__EXERCISES__.
- 1) According to the blog post about the trip to Twin Cays, Belize, how far away was Twin Cays, and in what direction?
- 2) Identify each line in the records that contains the word "keeps" and copy those lines. Case counts.

* start ARTICLE *

Tuesday, December 10, 2013

Twin Cays, Belize - heading for cover!

Today the forecast that the Moorings gave was 5 to 5 knots from the north!  Once I heard this great forecast, we decided to head to Twin Cays, about 20 NM north east. The first challenge was to pull up the two anchors.  I still haven't found a good way to get the secondary anchor up without it being a circus.  Well, welcome to the circus!  Our plan was to pull up the primary with the windlass, and at the same time pull up the slack in the rode for the secondary.  Taking up the secondary rode was important, so that it didn't get hug in the rudders or worse, in a prop.  I guess I wasn't too clear to mom about the secondary rode, as when we finally got the primary up, the secondary rode was way behind the boat.  There were a few words exchanged, and my mom is funny, as when she is in a stressful situation, you voice gets louder and louder.  As she is telling me about the secondary rode, I finally asked he to stop yelling so loud, as I was just a few feet away.  It was kind of funny, but I guess she didn't think so at the moment.  We tried using the windlass and the main winch, but it was hard as the wind was blowing 13 knots, and I had to stay at the helm to keep the boat pointed into the wind.  Finally we were able to brake free the anchor, and I manually pulled it up.  We were finally free!  No pictures were taken to record this circus!

* end ARTICLE *
* start DATA *

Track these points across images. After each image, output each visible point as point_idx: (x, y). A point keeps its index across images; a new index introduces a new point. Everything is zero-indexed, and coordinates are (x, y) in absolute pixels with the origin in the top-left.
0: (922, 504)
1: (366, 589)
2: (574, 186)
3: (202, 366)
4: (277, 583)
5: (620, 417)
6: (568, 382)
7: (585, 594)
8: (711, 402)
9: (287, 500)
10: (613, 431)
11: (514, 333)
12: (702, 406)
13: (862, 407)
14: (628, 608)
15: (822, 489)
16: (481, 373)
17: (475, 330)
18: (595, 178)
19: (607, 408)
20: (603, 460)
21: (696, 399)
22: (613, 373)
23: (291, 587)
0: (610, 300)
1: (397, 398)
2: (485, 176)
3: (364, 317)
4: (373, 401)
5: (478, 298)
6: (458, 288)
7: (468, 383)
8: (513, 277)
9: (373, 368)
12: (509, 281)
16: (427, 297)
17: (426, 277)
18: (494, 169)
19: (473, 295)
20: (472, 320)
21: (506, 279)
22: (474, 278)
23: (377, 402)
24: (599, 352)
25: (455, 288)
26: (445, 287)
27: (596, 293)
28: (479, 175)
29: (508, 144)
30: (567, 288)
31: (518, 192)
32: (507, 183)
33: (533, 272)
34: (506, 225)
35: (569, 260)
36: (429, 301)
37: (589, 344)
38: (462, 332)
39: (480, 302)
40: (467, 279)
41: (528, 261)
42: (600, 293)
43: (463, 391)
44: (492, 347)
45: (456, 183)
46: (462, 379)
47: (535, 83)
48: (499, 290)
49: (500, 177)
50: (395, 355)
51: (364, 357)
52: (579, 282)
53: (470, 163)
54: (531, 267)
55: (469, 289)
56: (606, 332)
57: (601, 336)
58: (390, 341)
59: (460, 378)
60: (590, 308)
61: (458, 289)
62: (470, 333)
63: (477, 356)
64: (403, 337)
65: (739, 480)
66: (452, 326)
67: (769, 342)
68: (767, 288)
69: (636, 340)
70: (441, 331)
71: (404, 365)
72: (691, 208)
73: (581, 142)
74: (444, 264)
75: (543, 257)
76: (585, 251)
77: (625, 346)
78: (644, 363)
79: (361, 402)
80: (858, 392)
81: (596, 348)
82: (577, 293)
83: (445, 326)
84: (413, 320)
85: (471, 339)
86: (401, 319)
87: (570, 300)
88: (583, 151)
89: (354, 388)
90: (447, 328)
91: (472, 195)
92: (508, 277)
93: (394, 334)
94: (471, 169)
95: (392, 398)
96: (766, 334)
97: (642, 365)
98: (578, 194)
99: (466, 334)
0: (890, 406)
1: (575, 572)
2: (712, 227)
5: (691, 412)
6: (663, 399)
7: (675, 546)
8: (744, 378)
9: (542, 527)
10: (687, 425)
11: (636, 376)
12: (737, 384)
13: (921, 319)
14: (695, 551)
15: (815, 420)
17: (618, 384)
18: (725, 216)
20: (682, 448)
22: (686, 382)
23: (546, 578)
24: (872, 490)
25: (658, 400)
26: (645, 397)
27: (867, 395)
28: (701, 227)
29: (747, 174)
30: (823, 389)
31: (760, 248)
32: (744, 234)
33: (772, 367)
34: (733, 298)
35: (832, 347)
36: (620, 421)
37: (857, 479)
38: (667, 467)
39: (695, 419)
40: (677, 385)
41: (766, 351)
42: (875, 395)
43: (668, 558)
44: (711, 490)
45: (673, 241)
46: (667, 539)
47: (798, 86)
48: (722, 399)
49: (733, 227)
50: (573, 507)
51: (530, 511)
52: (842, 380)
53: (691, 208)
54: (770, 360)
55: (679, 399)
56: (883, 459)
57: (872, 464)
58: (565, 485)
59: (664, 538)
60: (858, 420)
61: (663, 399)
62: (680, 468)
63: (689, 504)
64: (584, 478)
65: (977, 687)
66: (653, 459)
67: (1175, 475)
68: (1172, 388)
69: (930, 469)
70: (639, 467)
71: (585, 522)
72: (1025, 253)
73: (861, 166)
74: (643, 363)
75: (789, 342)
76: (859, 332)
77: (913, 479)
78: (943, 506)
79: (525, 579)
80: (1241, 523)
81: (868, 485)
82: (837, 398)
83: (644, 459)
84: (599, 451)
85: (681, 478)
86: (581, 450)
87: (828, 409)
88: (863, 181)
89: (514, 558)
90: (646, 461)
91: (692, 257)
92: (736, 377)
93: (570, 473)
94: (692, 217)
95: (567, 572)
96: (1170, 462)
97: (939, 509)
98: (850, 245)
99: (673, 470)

* end DATA *

__EXPECTED OUTPUTS__.
- 1) About 20 NM to the north east.

- 2)
Track these points across images. After each image, output each visible point as point_idx: (x, y). A point keeps its index across images; a new index introduces a new point. Everything is zero-indexed, and coordinates are (x, y) in absolute pixels with the origin in the top-left.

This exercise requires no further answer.